Trascrivi tutte le righe del materiale seguente, riportandole identiche e nello stesso ordine.

DATI DA ELABORARE:
....
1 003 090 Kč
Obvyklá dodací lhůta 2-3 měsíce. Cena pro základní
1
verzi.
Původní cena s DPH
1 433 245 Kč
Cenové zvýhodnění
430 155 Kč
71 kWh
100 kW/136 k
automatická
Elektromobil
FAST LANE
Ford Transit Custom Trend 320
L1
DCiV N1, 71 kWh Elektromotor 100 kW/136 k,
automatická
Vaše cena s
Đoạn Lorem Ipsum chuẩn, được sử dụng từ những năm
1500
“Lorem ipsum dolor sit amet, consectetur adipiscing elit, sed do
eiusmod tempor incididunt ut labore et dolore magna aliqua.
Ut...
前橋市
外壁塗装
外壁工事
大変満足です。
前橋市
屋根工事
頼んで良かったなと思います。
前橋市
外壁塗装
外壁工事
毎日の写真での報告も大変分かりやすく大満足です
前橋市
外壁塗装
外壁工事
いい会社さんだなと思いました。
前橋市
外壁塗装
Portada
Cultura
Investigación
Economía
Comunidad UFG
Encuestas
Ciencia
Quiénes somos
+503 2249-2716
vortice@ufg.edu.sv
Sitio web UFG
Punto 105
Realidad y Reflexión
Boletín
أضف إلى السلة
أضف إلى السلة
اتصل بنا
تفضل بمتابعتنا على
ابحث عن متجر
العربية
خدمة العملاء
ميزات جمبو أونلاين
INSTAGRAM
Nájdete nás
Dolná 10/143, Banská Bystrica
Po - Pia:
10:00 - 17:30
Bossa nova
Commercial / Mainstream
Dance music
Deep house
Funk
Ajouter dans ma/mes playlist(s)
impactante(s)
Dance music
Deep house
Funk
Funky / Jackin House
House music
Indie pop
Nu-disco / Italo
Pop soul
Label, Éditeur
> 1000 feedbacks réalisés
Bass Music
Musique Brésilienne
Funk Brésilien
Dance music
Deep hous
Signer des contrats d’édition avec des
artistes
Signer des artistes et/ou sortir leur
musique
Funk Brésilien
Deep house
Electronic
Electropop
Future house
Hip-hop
....
RISULTATO:
1 003 090 Kč
Obvyklá dodací lhůta 2-3 měsíce. Cena pro základní
1
verzi.
Původní cena s DPH
1 433 245 Kč
Cenové zvýhodnění
430 155 Kč
71 kWh
100 kW/136 k
automatická
Elektromobil
FAST LANE
Ford Transit Custom Trend 320
L1
DCiV N1, 71 kWh Elektromotor 100 kW/136 k,
automatická
Vaše cena s
Đoạn Lorem Ipsum chuẩn, được sử dụng từ những năm
1500
“Lorem ipsum dolor sit amet, consectetur adipiscing elit, sed do
eiusmod tempor incididunt ut labore et dolore magna aliqua.
Ut...
前橋市
外壁塗装
外壁工事
大変満足です。
前橋市
屋根工事
頼んで良かったなと思います。
前橋市
外壁塗装
外壁工事
毎日の写真での報告も大変分かりやすく大満足です
前橋市
外壁塗装
外壁工事
いい会社さんだなと思いました。
前橋市
外壁塗装
Portada
Cultura
Investigación
Economía
Comunidad UFG
Encuestas
Ciencia
Quiénes somos
+503 2249-2716
vortice@ufg.edu.sv
Sitio web UFG
Punto 105
Realidad y Reflexión
Boletín
أضف إلى السلة
أضف إلى السلة
اتصل بنا
تفضل بمتابعتنا على
ابحث عن متجر
العربية
خدمة العملاء
ميزات جمبو أونلاين
INSTAGRAM
Nájdete nás
Dolná 10/143, Banská Bystrica
Po - Pia:
10:00 - 17:30
Bossa nova
Commercial / Mainstream
Dance music
Deep house
Funk
Ajouter dans ma/mes playlist(s)
impactante(s)
Dance music
Deep house
Funk
Funky / Jackin House
House music
Indie pop
Nu-disco / Italo
Pop soul
Label, Éditeur
> 1000 feedbacks réalisés
Bass Music
Musique Brésilienne
Funk Brésilien
Dance music
Deep hous
Signer des contrats d’édition avec des
artistes
Signer des artistes et/ou sortir leur
musique
Funk Brésilien
Deep house
Electronic
Electropop
Future house
Hip-hop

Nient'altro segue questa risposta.